Tengo una amiga a la que suelen escuchar como si fuera un maestro Jedi. Habla con un tono de voz muy bajito, tanto, que la gente tiene que esforzarse para concentrarse y escuchar sus palabras. Es como si hablar pasito obligara a los demás a hacer silencio y a esforzarse para prestar atención. Pues he intentado lo mismo, intervenir con un volumen muy suave, pero nada. Parece que estuviera rezando y la gente me mira, no para oírme, sino para hacerme cara de “y ese cuchicheo, ¿qué?, cumbamba de pollo”. Y cuando hablo duro, parece que estuviera gritando. En esos casos, la gente no se dirige a mí para seguir la conversación conmigo, sino para decirme: “Shhhhh”. O me hacen un gesto de desagrado acompañado con un movimiento de la mano, queriendo decir: “Bájele…, mentón-robado”.

A veces me gano la atención de una persona en el grupo, una sola, que se queda intrigada, viéndome mover el coxis (insisto, sobre este tema no entraré en detalles). Sin embargo, la pierdo rápidamente porque esa persona ve que los demás siguen escuchando otra historia. Me deja de mirar sin siquiera excusarse, sin al menos hacer cara de “oye, qué pena, mejor voy a seguir escuchando al otro, porque no me llama la atención oír las historias de gente a la que no se le ha desarrollado por completo la mandíbula”.

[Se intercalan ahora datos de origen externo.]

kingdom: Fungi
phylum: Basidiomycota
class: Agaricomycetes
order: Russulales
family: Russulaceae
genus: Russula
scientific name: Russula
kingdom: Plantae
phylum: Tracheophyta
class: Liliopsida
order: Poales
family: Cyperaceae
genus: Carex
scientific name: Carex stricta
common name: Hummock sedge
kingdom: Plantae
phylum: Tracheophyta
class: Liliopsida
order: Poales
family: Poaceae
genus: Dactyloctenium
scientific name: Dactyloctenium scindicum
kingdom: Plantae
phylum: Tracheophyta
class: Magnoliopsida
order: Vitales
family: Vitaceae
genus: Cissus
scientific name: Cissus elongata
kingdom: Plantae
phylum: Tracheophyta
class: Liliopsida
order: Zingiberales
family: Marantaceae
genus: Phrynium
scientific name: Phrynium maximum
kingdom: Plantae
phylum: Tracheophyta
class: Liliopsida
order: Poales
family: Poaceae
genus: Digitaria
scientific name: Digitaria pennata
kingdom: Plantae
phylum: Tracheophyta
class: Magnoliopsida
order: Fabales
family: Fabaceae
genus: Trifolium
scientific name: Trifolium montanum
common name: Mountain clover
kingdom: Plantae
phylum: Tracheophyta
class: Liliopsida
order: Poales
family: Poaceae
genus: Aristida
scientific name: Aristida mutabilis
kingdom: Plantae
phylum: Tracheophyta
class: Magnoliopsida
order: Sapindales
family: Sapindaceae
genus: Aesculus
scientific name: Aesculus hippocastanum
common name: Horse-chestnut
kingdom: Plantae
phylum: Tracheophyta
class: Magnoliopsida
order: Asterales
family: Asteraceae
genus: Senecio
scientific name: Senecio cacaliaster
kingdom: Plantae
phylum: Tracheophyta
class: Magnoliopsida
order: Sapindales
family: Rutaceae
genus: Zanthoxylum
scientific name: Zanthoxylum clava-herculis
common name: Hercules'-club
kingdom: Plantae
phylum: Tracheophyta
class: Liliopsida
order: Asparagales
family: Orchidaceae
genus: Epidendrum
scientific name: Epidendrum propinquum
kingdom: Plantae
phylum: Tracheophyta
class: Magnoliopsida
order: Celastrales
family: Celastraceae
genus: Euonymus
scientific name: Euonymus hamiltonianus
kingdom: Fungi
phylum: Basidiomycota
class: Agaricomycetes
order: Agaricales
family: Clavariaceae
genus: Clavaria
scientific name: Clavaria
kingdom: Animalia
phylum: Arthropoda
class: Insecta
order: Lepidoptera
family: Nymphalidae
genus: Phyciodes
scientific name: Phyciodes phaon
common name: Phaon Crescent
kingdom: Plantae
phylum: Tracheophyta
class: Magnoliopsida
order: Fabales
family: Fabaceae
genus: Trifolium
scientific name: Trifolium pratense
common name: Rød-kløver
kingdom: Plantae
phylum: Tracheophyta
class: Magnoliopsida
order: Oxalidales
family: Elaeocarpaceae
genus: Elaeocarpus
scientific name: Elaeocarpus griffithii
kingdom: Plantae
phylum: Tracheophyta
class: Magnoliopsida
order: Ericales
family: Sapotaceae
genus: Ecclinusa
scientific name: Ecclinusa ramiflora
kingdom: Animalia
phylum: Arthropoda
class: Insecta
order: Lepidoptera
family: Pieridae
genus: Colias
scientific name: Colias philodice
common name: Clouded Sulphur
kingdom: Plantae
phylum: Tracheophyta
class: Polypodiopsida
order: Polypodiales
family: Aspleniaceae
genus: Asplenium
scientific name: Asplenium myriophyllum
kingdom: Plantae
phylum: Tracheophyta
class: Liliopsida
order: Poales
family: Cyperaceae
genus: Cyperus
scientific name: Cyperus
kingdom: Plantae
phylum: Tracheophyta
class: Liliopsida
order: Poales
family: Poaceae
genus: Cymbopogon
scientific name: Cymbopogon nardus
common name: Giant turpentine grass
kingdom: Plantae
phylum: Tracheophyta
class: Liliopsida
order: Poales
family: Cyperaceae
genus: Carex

Me he vuelto ansioso en esas reuniones sociales. Me preparo con horas de anticipación. Hago ejercicios de respiración y vocalización (“GUA-SHING-TOOOON… PRO-CRAS-TI-NARRRR… ES-CÉPPP-TI-CO”). Esfuerzo mi cumbamba para que se alargue un poquito. Ya en la reunión me sudan las manos. Estoy muy pendiente de cuándo intervenir, de identificar el silencio perfecto para compartir mi opinión, como quien juega lazo con los amigos y está calculando el momento ideal para entrar y saltar, sin estorbar el movimiento de la cuerda. La cabeza se me hace un ocho: “Cuando él termine de decir eso, voy a meter la cucharada. Algo cortico, para tantear a la gente… Listo, ¡ahí!… Uy, no, no, no… Se me pasó la ventana… Ahora sí… ¡Ahí!… Ahhhhh, habló primero ese otro… Espere y verá… ¡Ahí!… ¡Agggg! Me dio miedito… ¡Ahí!”.